◆ DATASET EXCERPT
------------
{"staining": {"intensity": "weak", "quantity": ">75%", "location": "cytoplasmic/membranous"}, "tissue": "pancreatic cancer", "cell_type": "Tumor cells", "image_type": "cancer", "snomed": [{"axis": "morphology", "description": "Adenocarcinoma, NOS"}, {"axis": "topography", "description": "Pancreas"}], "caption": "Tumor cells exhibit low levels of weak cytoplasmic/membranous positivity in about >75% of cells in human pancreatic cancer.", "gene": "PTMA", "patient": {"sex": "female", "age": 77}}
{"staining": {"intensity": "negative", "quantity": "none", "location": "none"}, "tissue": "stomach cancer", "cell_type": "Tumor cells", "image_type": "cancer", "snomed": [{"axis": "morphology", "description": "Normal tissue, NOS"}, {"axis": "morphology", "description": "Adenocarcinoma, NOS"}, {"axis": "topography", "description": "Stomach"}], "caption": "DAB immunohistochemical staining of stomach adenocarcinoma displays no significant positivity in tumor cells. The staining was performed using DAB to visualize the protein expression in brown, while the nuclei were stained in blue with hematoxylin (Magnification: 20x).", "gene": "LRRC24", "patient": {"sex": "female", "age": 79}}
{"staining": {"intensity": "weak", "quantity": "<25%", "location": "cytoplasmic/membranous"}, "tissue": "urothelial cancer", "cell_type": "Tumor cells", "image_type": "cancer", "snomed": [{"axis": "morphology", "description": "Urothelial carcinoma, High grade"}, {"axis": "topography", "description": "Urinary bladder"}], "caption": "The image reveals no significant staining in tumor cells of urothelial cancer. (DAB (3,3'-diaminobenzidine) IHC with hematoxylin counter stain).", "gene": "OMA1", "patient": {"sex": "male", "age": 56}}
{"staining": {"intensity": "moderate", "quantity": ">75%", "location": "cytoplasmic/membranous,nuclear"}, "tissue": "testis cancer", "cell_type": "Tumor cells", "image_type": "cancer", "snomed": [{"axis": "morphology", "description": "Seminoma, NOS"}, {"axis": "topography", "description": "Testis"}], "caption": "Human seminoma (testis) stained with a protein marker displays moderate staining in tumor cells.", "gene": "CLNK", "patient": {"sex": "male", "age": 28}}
------------
◆ PROBLEM REQUIREMENTS
Return the whole of the data, character for character.

◆ YOUR RESPONSE
{"staining": {"intensity": "weak", "quantity": ">75%", "location": "cytoplasmic/membranous"}, "tissue": "pancreatic cancer", "cell_type": "Tumor cells", "image_type": "cancer", "snomed": [{"axis": "morphology", "description": "Adenocarcinoma, NOS"}, {"axis": "topography", "description": "Pancreas"}], "caption": "Tumor cells exhibit low levels of weak cytoplasmic/membranous positivity in about >75% of cells in human pancreatic cancer.", "gene": "PTMA", "patient": {"sex": "female", "age": 77}}
{"staining": {"intensity": "negative", "quantity": "none", "location": "none"}, "tissue": "stomach cancer", "cell_type": "Tumor cells", "image_type": "cancer", "snomed": [{"axis": "morphology", "description": "Normal tissue, NOS"}, {"axis": "morphology", "description": "Adenocarcinoma, NOS"}, {"axis": "topography", "description": "Stomach"}], "caption": "DAB immunohistochemical staining of stomach adenocarcinoma displays no significant positivity in tumor cells. The staining was performed using DAB to visualize the protein expression in brown, while the nuclei were stained in blue with hematoxylin (Magnification: 20x).", "gene": "LRRC24", "patient": {"sex": "female", "age": 79}}
{"staining": {"intensity": "weak", "quantity": "<25%", "location": "cytoplasmic/membranous"}, "tissue": "urothelial cancer", "cell_type": "Tumor cells", "image_type": "cancer", "snomed": [{"axis": "morphology", "description": "Urothelial carcinoma, High grade"}, {"axis": "topography", "description": "Urinary bladder"}], "caption": "The image reveals no significant staining in tumor cells of urothelial cancer. (DAB (3,3'-diaminobenzidine) IHC with hematoxylin counter stain).", "gene": "OMA1", "patient": {"sex": "male", "age": 56}}
{"staining": {"intensity": "moderate", "quantity": ">75%", "location": "cytoplasmic/membranous,nuclear"}, "tissue": "testis cancer", "cell_type": "Tumor cells", "image_type": "cancer", "snomed": [{"axis": "morphology", "description": "Seminoma, NOS"}, {"axis": "topography", "description": "Testis"}], "caption": "Human seminoma (testis) stained with a protein marker displays moderate staining in tumor cells.", "gene": "CLNK", "patient": {"sex": "male", "age": 28}}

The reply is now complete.